TASKS AND EXERCISES:
[1] Answer these from the passage on the circular motion study:
(a) How many weeks did teaching the unit of circular motion take?
(b) How long was the pre-test given to the grade 12 students?
(c) Which version of SPSS was used?
[2] From the passage on the circular motion study, reproduce the part starting with "Data collection procedures" and going on through "the correct results.".

PASSAGE PROVIDED:

--------------------------------------------------

After completing teaching the unit of circular motion using POGIL and traditional methods that took four weeks, grade 12 students were then given the same post-tests both in treatment and control groups. The data collected were coded and given numbers to be ready for analysis.
Data collection procedures took place in two phases: Pre-intervention and post-intervention. In the pre-intervention, the instrument (KAR) was administered before the intervention. In phase two, the same instrument was also administered. Grade 12 students in both schools, control, and treatment groups were given a pre-test. This test was given in 45 minutes. The exam papers were corrected by the researcher and moderated by another teacher to ensure the correct results.

Analysis

Data were coded and entered a computer using of statistical analysis namely Statistical Package for Social Sciences (SPSS) version 27. This program used in different stages of data processing to process the raw data (Control and Experimental). The research question was analyzed by two kinds of analysis. Firstly, an independent-sample t-test was calculated to compare the mean scores of the science achievement in the pretest between the treatment group and control group. Similarly, another independent-sample t-test analysis was calculated to compare the mean scores of the science achievement in the posttest between the treatment group and control group as measured by the KAR Achievement Test. Secondly, a paired-samples t-test was conducted to compare the scores of the pretest and posttest within each group (treatment group and control group) separately as measured by the KAR Achievement Test.

--------------------------------------------------

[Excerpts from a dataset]
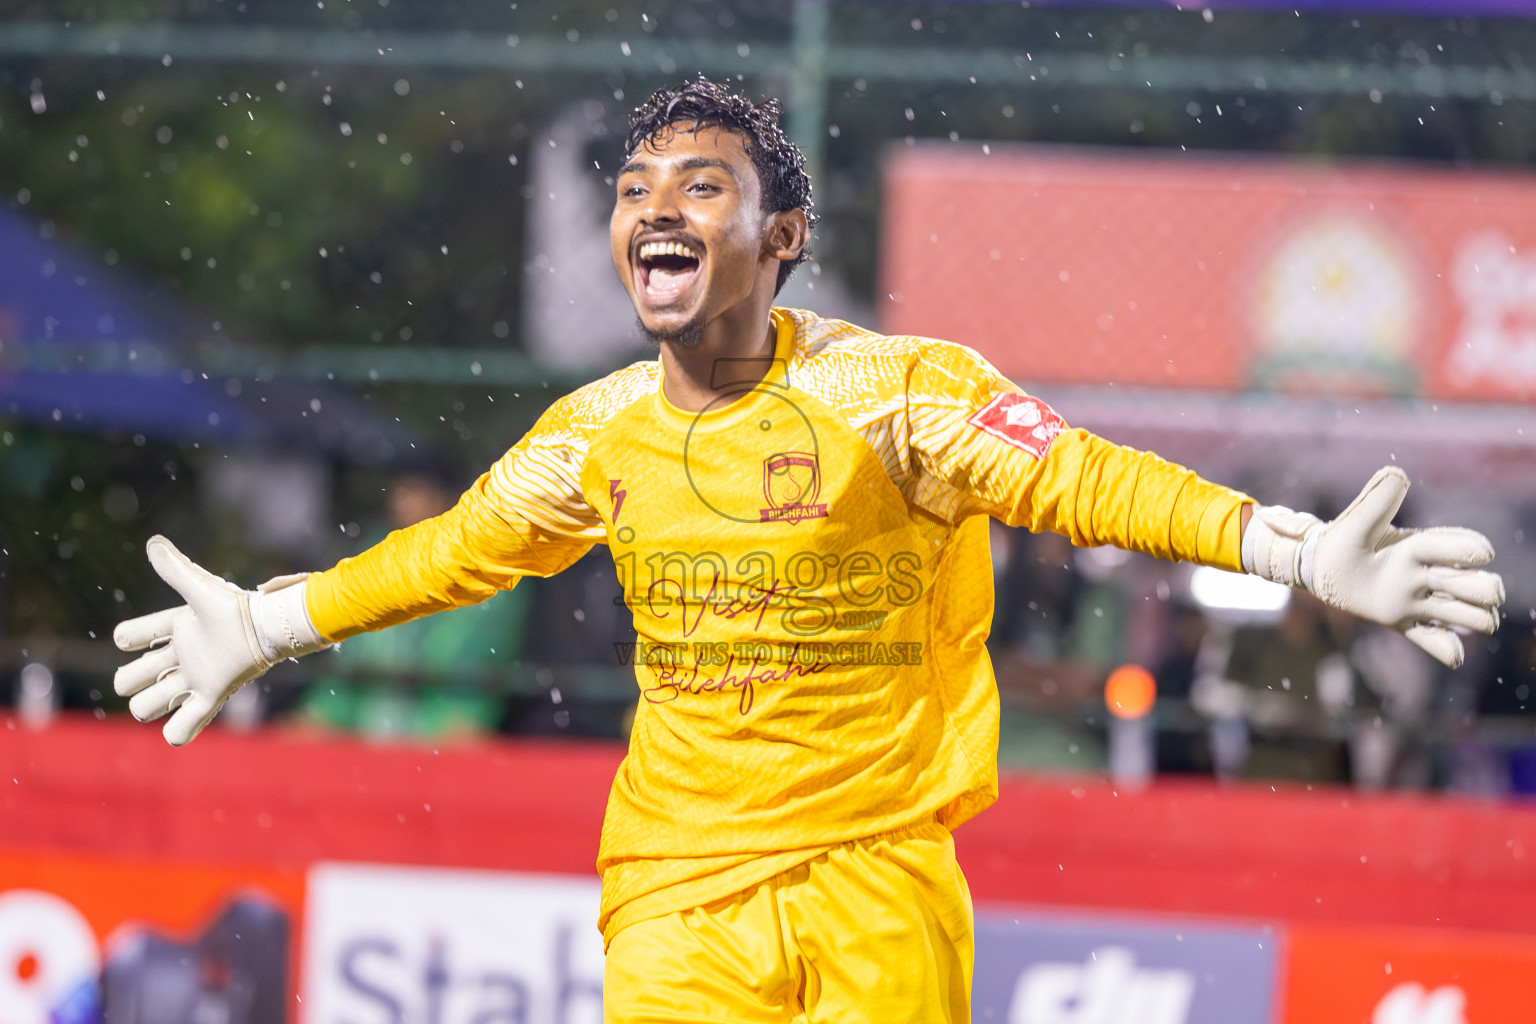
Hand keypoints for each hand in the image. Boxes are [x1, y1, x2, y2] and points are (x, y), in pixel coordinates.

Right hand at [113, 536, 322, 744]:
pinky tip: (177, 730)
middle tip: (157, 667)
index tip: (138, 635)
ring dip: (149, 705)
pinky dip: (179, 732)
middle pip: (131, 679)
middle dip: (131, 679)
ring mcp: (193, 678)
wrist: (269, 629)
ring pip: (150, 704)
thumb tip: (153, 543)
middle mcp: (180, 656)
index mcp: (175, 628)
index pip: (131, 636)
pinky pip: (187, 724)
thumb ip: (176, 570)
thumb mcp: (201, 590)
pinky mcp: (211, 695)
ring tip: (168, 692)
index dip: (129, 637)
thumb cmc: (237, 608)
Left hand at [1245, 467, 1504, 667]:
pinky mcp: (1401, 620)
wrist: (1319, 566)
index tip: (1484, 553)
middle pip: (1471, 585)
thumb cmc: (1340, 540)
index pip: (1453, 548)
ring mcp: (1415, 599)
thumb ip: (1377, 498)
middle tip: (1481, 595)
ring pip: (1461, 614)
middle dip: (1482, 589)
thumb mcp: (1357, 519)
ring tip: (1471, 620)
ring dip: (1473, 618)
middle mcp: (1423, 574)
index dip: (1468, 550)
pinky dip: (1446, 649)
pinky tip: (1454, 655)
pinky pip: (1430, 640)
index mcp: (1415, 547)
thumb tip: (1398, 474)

--------------------------------------------------

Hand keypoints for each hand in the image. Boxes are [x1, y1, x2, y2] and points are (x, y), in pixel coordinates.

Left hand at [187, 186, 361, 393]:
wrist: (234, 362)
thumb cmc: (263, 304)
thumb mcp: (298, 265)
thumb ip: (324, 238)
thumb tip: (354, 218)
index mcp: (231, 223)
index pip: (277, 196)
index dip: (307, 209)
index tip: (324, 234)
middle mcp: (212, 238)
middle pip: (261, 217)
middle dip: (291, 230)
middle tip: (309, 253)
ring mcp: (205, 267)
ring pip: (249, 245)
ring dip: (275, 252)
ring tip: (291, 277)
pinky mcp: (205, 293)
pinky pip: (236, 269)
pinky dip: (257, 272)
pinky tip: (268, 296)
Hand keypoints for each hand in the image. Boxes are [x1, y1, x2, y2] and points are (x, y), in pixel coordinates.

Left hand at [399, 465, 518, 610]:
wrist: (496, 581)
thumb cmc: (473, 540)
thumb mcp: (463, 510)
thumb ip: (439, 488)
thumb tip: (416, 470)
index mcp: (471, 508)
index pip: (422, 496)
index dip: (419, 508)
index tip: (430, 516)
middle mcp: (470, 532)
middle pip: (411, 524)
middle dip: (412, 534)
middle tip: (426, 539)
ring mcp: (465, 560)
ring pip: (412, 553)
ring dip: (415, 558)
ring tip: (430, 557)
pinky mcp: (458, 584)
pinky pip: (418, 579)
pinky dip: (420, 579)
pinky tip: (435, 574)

--------------------------------------------------

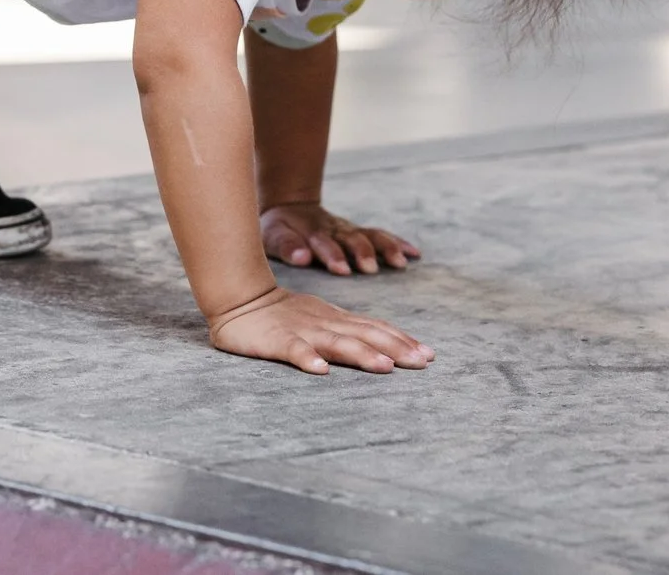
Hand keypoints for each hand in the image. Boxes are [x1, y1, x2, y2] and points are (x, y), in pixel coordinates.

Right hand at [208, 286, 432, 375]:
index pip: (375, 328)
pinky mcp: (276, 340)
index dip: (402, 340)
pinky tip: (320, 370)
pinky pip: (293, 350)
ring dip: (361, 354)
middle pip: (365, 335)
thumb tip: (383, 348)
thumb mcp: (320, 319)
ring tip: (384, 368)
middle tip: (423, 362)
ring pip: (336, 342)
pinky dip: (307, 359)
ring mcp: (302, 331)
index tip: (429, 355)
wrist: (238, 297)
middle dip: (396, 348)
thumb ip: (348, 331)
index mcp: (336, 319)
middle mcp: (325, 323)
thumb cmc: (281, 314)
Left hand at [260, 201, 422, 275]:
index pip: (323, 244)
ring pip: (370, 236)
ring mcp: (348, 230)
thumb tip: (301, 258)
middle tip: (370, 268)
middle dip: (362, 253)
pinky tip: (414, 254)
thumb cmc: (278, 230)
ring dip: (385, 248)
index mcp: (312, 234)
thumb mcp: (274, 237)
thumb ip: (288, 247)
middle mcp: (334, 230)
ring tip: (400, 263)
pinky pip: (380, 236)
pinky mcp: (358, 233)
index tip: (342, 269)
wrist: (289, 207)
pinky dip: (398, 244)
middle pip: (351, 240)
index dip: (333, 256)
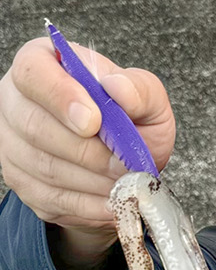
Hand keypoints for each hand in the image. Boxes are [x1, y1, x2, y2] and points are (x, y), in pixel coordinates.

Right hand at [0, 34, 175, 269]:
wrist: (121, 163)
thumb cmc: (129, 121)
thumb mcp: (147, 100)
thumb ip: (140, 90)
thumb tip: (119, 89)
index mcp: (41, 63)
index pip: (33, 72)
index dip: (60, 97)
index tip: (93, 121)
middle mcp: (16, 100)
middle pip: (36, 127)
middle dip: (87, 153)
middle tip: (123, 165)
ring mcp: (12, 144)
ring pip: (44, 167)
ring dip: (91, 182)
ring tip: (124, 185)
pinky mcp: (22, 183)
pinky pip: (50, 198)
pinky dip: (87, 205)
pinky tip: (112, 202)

--------------------------------------------------

SOLUTIONS:
[1]
(a) Four weeks
(b) 45 minutes
(c) Version 27

[2]
Data collection procedures took place in two phases: Pre-intervention and post-intervention. In the pre-intervention, the instrument (KAR) was administered before the intervention. In phase two, the same instrument was also administered. Grade 12 students in both schools, control, and treatment groups were given a pre-test. This test was given in 45 minutes. The exam papers were corrected by the researcher and moderated by another teacher to ensure the correct results.